スパイスがお好き
近所の本屋で、棚から文庫本を手に取る。丁度よい厚みと重さだ。
ハードカバーは好かない。値が張り、金銭的余裕もさほどない身には余りある。
買って後悔するケースが圧倒的に多いのは、私の目が曇っているにせよ、本の種類も数も圧倒的に多いことも原因として上げられるのではないだろうか。
物事を選択するのは、責任と苦痛を伴う。とはいえ、人間は生きる過程で、快楽を追求するべく行動している。責任と苦痛はそのためのスパイスとして機能する。
余白はスパイス、ハブられっ子はスパイス、スパイス尽くしのカレーの見本市になりつつある現代において、本屋に置いてある大量の本は何の、誰のためのスパイスなのだろうか。
ベストセラーか、あるいは古典か、実用書か。
それを決めるのは、私ではない。出版社でも、問屋でも、本屋でもない。
誰も決めない。先送りにされ、返品され、シュレッダーにかけられ、命を終える。
それでも皆、作家を目指す。本とは何なのだろう。
近頃、小説が面倒に感じられる。
本屋で手に取った、夏目漱石の「それから」の一ページ目を開いた時、愕然とした。
「めんどくさいよおおお!?」
私は文庫本を破いて、燃やしたくなった。勿論、そんなことはしない。法に引っかかるからだ。

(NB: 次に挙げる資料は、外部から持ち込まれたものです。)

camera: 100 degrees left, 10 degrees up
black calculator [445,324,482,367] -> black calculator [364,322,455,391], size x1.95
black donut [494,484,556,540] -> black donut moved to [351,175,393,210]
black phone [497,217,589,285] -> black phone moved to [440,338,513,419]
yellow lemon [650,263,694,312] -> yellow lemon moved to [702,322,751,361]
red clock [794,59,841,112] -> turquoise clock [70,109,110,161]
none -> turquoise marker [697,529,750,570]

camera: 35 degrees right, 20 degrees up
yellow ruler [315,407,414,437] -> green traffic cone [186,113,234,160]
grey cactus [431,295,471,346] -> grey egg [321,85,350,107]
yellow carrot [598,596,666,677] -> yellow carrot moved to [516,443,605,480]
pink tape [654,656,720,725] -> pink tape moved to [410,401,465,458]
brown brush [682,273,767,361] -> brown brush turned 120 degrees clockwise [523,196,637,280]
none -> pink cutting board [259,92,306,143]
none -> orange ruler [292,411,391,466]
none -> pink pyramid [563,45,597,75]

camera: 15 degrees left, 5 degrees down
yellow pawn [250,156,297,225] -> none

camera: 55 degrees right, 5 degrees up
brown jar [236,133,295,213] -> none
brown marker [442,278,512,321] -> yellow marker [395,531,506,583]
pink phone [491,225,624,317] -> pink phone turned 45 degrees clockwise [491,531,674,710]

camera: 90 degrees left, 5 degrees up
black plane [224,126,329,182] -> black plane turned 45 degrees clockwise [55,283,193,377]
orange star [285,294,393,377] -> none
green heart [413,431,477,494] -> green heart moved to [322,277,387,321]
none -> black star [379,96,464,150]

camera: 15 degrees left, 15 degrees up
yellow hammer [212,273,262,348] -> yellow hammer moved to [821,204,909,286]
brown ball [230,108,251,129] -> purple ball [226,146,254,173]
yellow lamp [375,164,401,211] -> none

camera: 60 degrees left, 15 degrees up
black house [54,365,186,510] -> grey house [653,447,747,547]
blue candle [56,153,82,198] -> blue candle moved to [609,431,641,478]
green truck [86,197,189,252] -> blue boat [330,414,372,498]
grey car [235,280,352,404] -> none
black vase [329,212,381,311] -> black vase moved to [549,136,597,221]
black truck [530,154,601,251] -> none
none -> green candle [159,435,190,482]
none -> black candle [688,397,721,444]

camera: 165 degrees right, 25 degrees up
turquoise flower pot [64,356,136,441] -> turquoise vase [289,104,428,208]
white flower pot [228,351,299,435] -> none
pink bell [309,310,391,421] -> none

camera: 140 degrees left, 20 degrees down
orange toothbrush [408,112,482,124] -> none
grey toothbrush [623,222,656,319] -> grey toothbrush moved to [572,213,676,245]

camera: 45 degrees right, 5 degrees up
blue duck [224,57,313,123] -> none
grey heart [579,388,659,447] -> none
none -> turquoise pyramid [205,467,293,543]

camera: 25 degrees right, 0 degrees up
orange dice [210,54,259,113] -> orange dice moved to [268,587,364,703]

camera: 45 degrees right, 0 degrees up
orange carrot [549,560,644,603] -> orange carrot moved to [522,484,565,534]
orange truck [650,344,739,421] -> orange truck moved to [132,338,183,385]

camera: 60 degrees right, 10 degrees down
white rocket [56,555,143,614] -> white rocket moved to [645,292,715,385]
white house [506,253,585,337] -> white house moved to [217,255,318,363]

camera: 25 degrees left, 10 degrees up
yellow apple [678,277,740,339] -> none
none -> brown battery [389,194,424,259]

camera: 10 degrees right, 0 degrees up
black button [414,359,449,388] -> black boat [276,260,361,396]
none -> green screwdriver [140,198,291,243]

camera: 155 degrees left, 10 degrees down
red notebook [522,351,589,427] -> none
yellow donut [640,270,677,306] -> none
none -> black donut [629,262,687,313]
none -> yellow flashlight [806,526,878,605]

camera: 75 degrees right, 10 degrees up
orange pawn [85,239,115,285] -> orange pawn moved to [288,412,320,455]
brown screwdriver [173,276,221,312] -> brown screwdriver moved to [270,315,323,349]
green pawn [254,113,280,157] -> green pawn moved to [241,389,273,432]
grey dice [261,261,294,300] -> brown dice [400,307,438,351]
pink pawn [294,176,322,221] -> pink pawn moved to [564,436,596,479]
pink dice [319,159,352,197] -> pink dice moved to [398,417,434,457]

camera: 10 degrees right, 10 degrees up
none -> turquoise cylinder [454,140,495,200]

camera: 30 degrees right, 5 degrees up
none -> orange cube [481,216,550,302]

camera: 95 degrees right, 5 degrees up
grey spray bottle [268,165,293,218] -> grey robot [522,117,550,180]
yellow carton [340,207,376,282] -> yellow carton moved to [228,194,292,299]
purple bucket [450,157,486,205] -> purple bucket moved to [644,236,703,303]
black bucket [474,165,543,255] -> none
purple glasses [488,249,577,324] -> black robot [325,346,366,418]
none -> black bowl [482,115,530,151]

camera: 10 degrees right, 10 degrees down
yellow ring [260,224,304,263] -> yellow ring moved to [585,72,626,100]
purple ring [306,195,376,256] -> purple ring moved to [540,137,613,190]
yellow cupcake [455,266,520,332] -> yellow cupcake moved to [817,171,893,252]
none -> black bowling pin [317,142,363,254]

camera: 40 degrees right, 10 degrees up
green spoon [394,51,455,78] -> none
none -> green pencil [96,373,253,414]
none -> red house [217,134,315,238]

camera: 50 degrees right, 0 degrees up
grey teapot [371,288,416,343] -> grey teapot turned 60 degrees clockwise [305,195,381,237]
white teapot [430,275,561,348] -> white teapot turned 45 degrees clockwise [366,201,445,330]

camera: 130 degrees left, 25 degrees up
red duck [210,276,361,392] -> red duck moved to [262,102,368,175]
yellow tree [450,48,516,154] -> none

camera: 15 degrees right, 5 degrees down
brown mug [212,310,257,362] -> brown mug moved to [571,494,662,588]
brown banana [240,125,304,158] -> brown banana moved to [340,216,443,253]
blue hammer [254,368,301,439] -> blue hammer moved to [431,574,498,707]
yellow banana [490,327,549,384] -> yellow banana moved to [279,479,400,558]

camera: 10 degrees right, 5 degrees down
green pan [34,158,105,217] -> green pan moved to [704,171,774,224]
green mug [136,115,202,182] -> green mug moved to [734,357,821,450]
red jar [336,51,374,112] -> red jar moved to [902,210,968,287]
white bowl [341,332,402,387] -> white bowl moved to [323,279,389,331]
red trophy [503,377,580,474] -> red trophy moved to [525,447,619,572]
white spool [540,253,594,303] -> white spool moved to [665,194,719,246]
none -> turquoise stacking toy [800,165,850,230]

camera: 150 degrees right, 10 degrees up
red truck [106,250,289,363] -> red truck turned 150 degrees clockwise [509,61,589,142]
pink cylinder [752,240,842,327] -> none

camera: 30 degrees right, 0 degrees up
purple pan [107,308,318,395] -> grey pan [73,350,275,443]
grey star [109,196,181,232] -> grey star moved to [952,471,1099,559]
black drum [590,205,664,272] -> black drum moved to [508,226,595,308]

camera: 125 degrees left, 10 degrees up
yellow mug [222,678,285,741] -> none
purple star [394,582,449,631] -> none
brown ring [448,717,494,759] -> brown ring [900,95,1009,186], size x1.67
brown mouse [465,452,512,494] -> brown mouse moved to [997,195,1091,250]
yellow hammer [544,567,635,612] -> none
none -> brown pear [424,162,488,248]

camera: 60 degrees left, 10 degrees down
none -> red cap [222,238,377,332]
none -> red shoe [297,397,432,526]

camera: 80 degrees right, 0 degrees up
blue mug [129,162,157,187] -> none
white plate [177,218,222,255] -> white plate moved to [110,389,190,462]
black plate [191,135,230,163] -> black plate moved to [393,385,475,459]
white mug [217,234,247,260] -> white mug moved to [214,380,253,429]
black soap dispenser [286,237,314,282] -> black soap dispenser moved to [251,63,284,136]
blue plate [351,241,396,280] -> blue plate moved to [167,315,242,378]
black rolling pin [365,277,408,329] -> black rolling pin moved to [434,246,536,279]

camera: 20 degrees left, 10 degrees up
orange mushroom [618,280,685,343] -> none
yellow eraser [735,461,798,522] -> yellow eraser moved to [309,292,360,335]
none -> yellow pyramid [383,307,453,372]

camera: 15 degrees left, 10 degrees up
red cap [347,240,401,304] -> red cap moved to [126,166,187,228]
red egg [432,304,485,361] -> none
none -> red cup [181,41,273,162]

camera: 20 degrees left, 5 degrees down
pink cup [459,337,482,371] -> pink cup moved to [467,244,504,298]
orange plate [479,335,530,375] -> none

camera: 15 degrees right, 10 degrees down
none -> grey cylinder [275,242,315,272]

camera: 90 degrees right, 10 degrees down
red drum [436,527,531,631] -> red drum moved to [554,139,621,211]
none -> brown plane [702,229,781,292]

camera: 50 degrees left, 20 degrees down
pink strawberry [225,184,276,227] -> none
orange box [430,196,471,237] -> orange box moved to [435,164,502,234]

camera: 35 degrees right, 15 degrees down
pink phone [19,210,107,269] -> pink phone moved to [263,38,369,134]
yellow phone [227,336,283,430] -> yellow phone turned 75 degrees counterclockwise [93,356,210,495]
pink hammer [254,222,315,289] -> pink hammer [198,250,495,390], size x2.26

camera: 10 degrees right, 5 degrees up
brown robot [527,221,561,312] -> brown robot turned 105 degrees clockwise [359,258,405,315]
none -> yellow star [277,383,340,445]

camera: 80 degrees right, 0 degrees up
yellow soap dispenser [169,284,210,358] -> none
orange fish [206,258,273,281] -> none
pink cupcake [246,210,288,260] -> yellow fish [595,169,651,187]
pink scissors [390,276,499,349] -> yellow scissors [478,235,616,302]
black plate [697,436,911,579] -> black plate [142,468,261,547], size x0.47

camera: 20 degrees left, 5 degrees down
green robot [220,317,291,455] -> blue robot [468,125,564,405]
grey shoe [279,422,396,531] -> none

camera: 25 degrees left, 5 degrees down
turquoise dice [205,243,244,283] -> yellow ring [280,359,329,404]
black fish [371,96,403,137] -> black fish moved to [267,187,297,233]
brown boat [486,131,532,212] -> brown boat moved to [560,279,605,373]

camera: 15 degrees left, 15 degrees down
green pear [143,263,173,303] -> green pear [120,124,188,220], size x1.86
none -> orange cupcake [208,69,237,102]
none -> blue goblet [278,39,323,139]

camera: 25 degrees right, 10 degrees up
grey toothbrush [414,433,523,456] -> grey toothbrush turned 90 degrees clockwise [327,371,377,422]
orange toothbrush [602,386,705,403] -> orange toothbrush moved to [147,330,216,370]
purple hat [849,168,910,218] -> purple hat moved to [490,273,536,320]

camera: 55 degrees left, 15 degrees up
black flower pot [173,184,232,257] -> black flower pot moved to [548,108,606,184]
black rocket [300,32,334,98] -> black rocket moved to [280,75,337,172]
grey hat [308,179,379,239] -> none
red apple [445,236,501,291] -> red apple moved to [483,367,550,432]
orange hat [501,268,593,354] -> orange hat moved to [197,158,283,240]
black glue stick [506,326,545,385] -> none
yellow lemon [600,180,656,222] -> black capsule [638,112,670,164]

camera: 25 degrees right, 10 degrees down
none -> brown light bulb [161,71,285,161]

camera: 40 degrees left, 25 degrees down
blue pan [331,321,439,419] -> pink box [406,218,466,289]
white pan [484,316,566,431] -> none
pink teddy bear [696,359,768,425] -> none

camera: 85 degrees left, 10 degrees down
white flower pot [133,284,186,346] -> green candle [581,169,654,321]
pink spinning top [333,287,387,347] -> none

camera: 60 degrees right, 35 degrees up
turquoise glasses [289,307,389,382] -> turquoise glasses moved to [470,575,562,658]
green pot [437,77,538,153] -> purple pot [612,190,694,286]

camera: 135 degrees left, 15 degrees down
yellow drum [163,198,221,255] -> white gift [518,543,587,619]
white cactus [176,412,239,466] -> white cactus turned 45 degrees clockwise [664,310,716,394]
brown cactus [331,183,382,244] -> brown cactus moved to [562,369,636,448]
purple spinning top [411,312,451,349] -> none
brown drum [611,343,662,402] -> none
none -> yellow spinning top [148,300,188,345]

誤解しないで欲しい。私は漱石を尊敬している。「吾輩は猫である」の自由主義批判は的を射ていると思ったし、「こころ」に於いては、NTR的な背徳感に感銘を受けた。(正確には、こころは、NTRではないのだろうけど、私は勝手にそう思っている)
日本の小説家を一人挙げるとしたら、彼の名を臆面もなく答えるつもりだ。
それゆえ解せなかった。どうしてページを読み進めなかったのだろう。
その他、カミュの「異邦人」と、チェーホフの「桜の園」など開いてみたけれど、やはり気乗りはしなかった。
この場合、大先輩方が“スパイス”にならざるを得ない。
ことほどさように読者とは、不真面目で軽薄な生きものなのである。
小説は止めて、漫画を買った。何年ぶりだろう。表紙を見て適当に選んだ。
先輩方に後ろめたさを覚えつつ、私は本屋を出た。子供のように、家路を急ぐ。